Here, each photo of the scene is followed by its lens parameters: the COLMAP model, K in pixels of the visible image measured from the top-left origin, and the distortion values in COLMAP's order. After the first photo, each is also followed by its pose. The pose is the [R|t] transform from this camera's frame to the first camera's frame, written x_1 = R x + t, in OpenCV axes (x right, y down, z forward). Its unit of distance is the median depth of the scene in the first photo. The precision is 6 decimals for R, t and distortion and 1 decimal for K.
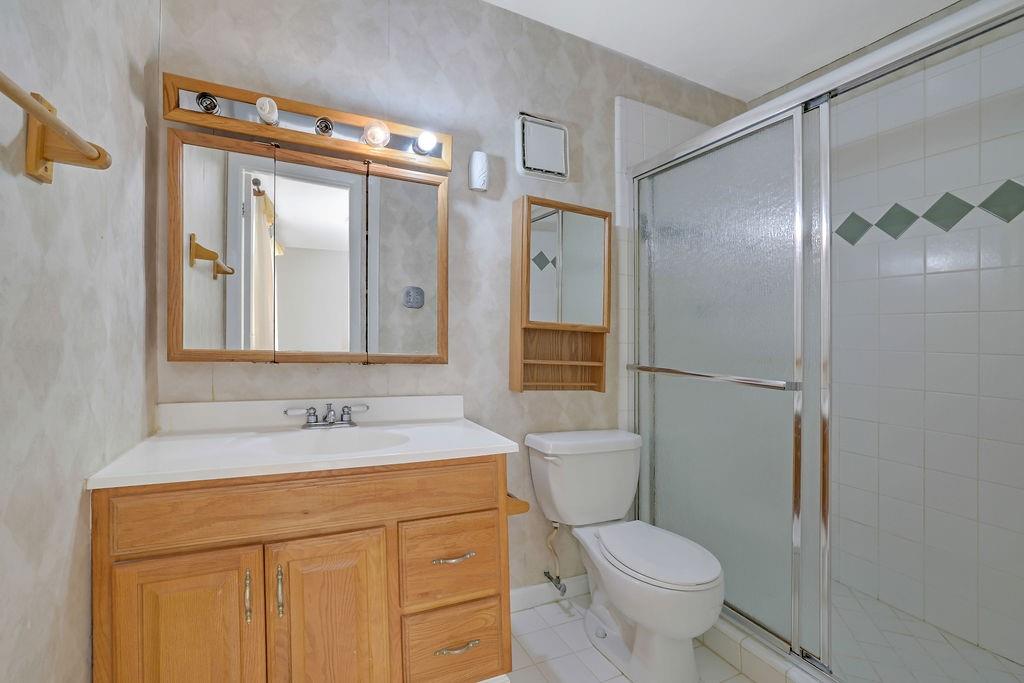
lens RADIAL K [[441.2, 0, 510.1], [0, 441.2, 339.6], [0, 0, 1]] dist [-0.030585, 0.009853]
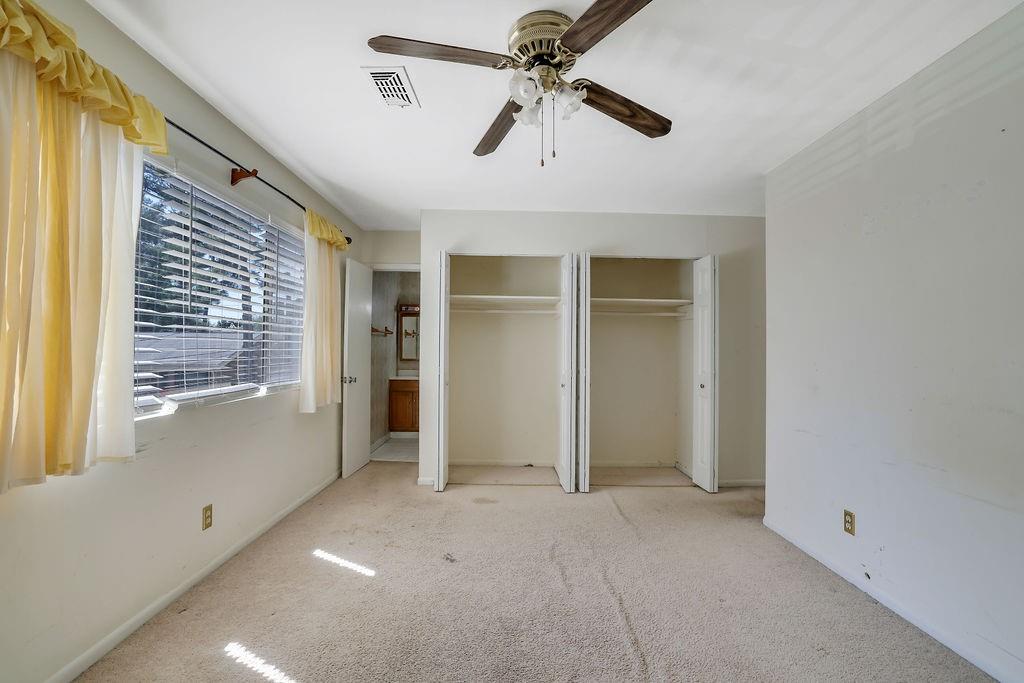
lens RADIAL K [[441.2, 0, 514.2], [0, 441.2, 344.4], [0, 0, 1]] dist [-0.030585, 0.009853]
pose [[0.907867, 0.002989, -0.419247, 2.638431], [-0.008012, 0.999916, -0.010221, -0.101494], [0.419181, 0.012638, 0.907815, -3.183178]]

* [WHAT YOU ARE ASKED TO DO]
The answer must be the whole listing, word for word, with no pictures in it. Please write it out.

* [ANSWER TO THIS PROBLEM]
Here, each photo of the scene is followed by its lens parameters: the COLMAP model, K in pixels of the visible image measured from the top-left origin, and the distortion values in COLMAP's order. After the first photo, each is also followed by its pose. The pose is the [R|t] transform from this camera's frame to the first camera's frame, written x_1 = R x + t, in OpenCV axes (x right, y down, z forward). Its unit of distance is the median depth of the scene in the first photo. The precision is 6 decimals for R, t and distortion and 1 decimal for K.
lens RADIAL K [[441.2, 0, 510.1], [0, 441.2, 339.6], [0, 0, 1]] dist [-0.030585, 0.009853]
lens RADIAL K [[441.2, 0, 514.2], [0, 441.2, 344.4], [0, 0, 1]] dist [-0.030585, 0.009853]
pose [[0.907867, 0.002989, -0.419247, 2.638431], [-0.008012, 0.999916, -0.010221, -0.101494], [0.419181, 0.012638, 0.907815, -3.183178]]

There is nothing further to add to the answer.